Hetherington spent over a year embedded in the most dangerous areas of Afghanistan with journalist Sebastian Junger while on assignment for Vanity Fair, and together the two created Restrepo to document their experiences. In addition to its Academy Award nomination, the film received the Grand Jury Prize at last year’s Sundance Film Festival. When The A.V. Club interviewed Junger and Hetherington about the film, Hetherington had this to say about their intentions in making it:
I look at the film and think we made an apolitical film. But in some ways, we’ve also made a film without a moral judgment. For a lot of journalists, that’s hard to do. The funny thing about war is that people feel you need to be morally outraged. I feel morally outraged about it, and I’ve been doing it for long enough to feel morally outraged, because I have been in massacre scenes in West Africa, and I’ve been doing this for a long time now. So I don’t need to have my credentials and go up on the stage and say “Feel moral outrage about the war.” I’m trying to communicate to you what’s going on in the war, and moral outrage really just gets in the way. If you say to an audience, “Who here feels there shouldn’t be war?” I can guarantee everyone would put their hand up, but that doesn’t mean you’re any wiser about why the war’s happening, or what it’s like to be in the war. There are more important things we have to communicate, rather than have the consensus of “Oh, we’re journalists, and we think this is bad.”
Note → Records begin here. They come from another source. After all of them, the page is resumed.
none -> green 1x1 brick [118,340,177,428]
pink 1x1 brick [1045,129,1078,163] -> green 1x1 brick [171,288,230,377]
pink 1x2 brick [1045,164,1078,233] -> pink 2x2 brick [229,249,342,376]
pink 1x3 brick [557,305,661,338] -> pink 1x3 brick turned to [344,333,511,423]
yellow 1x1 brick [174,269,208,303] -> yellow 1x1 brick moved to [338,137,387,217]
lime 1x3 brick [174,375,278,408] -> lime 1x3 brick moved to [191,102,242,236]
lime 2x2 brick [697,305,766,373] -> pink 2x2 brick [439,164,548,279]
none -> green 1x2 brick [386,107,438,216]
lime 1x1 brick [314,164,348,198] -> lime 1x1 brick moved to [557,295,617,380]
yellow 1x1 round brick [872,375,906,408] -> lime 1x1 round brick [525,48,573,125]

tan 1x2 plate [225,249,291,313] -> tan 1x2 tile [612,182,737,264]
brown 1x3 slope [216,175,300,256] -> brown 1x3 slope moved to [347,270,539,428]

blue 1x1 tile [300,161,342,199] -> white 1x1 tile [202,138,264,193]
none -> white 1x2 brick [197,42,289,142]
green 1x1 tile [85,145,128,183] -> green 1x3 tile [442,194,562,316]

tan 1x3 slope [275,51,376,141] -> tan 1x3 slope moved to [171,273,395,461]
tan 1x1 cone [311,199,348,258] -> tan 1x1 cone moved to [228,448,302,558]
As alluded to above, in addition to his work in Afghanistan, Hetherington spent nearly a decade covering various conflicts in West Africa, even working briefly for the United Nations Security Council’s Liberia Sanctions Committee. He also worked as a cinematographer on the Darfur documentary The Devil Came On Horseback, and last year turned the cameras on himself for the documentary short Diary, which IMDB lists as still in post-production. The last known communication with Hetherington was a tweet he made approximately three days ago, saying, “In besieged Libyan city of Misrata. Indiscriminate shelling by Qaddafi forces. No sign of NATO.”